Council remains open-minded on Three Waters
Western Bay of Plenty District Council remains open-minded on the Government’s Three Waters proposal despite a multi-million dollar financial incentive.
The Government announced today that Western Bay of Plenty District Council would receive $21.3 million as part of the $2.5 billion Three Waters Reform package, which at this stage remains voluntary.
Western Bay Mayor Garry Webber welcomes assurances no community would be worse off financially through the reforms, but says Council will take its time to look at this carefully and work with the Western Bay community.
He says Local Government New Zealand has been working with Central Government for decades to find a better way to fund Three Waters infrastructure and believes things are at a crossroads because the current system is not working and everyone agrees change can be made.
“For Western Bay we still have an open mind. We are encouraged by the information given, but will take our time over the coming months to ensure we work with our community to gauge their understanding of the need for change,” says Garry.
“The financial incentive is just one piece of this proposed reform. There is plenty more information to be worked through before we have a robust picture of what the final outcome will be.
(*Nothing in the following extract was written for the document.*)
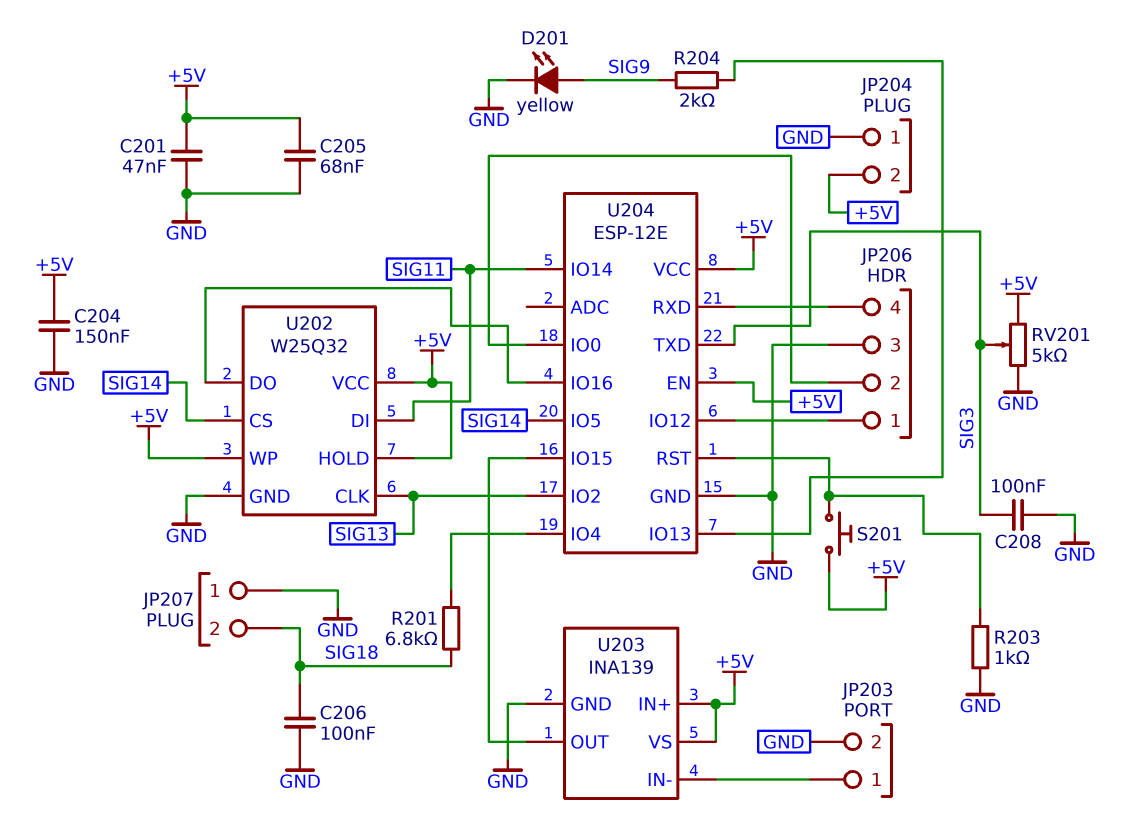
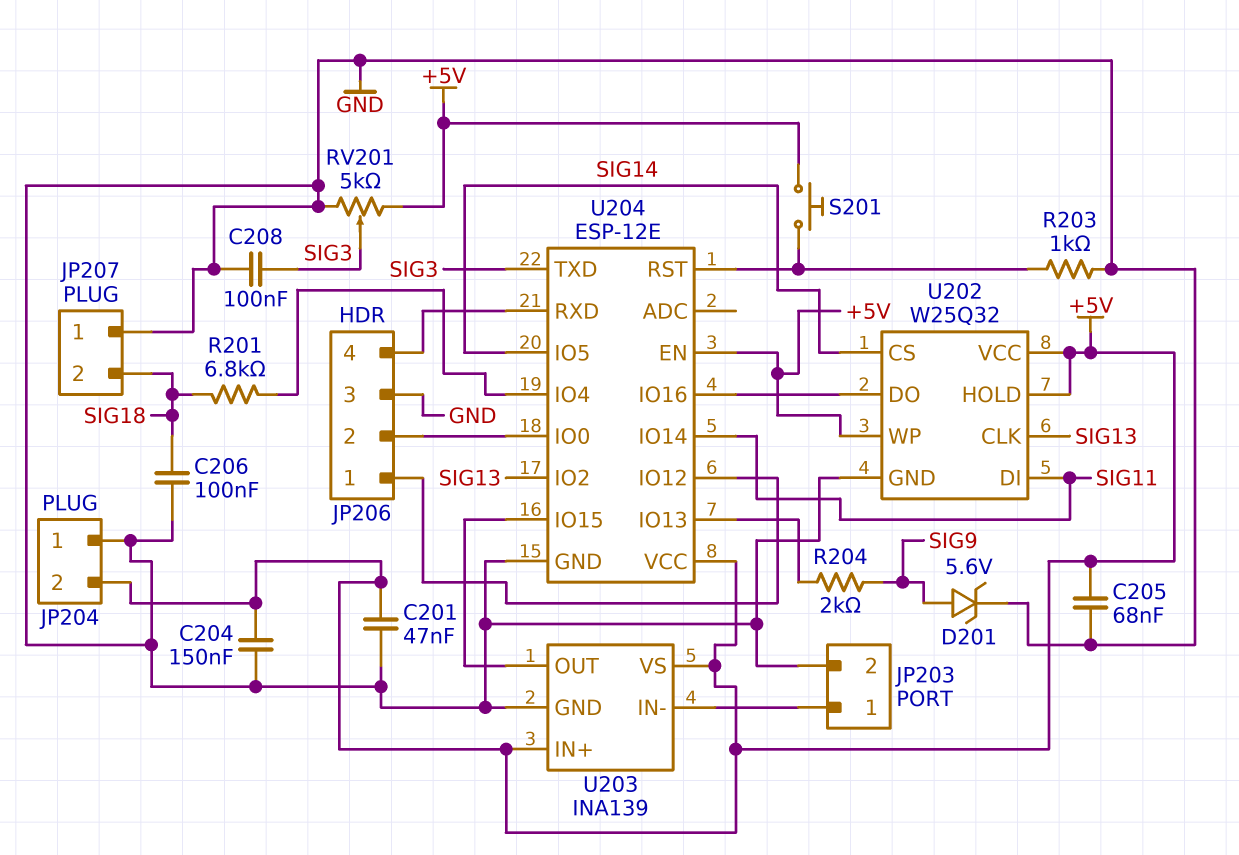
D201: LED yellow (A SIG9, K GND) -> zener 5.6V (A SIG9, K GND)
“This is the most complex change in local government for 30 years, and so it is important this is a decision that is not rushed. We also need to understand this impact alongside other reform like the Future of Local Government.”
He reiterates that Council has done well to look after its water infrastructure, by investing at the right times and in turn providing a good service to its residents.
“Our infrastructure is in a good state and this reflects the major investments we have made in the past. Our assets are modern and well maintained and we are committed to ensuring this continues now and into the future.”
About the Three Waters Reform
The Government has announced it intends transferring management of drinking water, wastewater and stormwater from 67 independent councils to four large publicly-owned entities. Each entity would be governed by an independent board.
The announcement means Western Bay of Plenty District Council is likely to be part of a central North Island entity involving 22 councils in the greater Waikato, Bay of Plenty, Taranaki and parts of Manawatu-Whanganui. Boundaries will be confirmed in September 2021, following further discussion with councils and iwi. The change will not come into place until 2024 and councils will continue to manage three waters until then.